Dataset items:

§ §

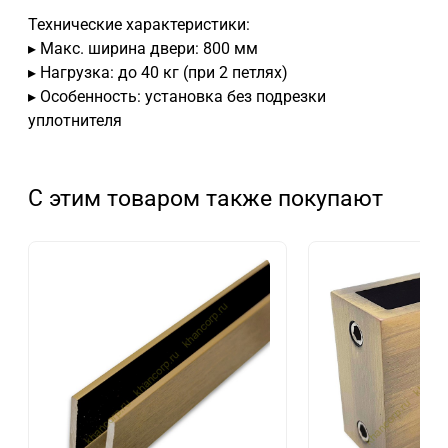
Технические характеристики:
▸ Макс. ширина двери: 800 мм
▸ Нагрузка: до 40 кг (при 2 петлях)
▸ Особенность: установка без подрезки
уплотнителя
С этим товаром также покупают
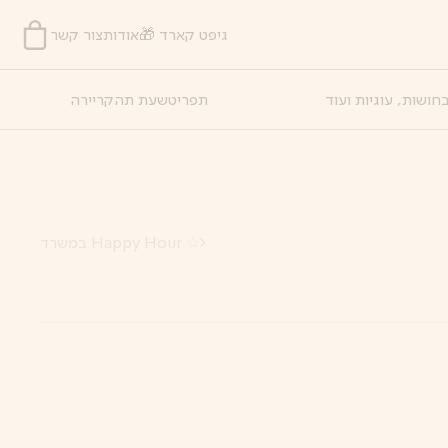
גיפט קארד 🎁
אודות
צור קשר
חושות, עוגיות ועוד
תפריט
שעת תה
קריירה
☆ Happy Hour במשרד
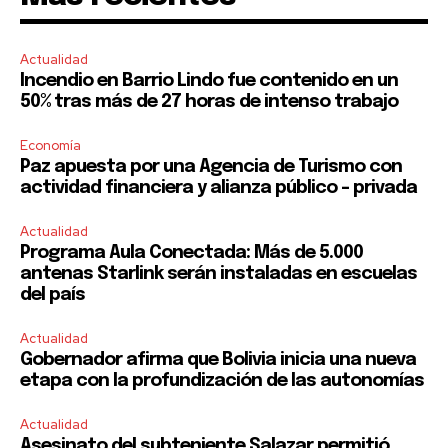
Actualidad
Incendio en Barrio Lindo fue contenido en un
50% tras más de 27 horas de intenso trabajo
Economía
Paz apuesta por una Agencia de Turismo con
actividad financiera y alianza público – privada
Actualidad
Programa Aula Conectada: Más de 5.000
antenas Starlink serán instaladas en escuelas
del país
Actualidad
Gobernador afirma que Bolivia inicia una nueva
etapa con la profundización de las autonomías
Actualidad
Asesinato del subteniente Salazar permitió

§ §

Each record is to be restated word for word; no picture goes in.

Технические характеристики:
▸ Макс. ширина двери: 800 мм
▸ Нагрузка: до 40 кг (при 2 петлях)
▸ Особенность: установка без подрезки
уплотнителя
С этим товаром также покупают
גיפט קארד 🎁
אודות
צור קשר
חושות, עוגיות ועוד
תפריט
שעת תה
קריירה
☆ Happy Hour במשרד
Actualidad
Incendio en Barrio Lindo fue contenido en un
50% tras más de 27 horas de intenso trabajo
Economía
Paz apuesta por una Agencia de Turismo con
actividad financiera y alianza público – privada
Actualidad
Programa Aula Conectada: Más de 5.000
antenas Starlink serán instaladas en escuelas
del país
Actualidad
Gobernador afirma que Bolivia inicia una nueva
etapa con la profundización de las autonomías
Actualidad
Asesinato del subteniente Salazar permitió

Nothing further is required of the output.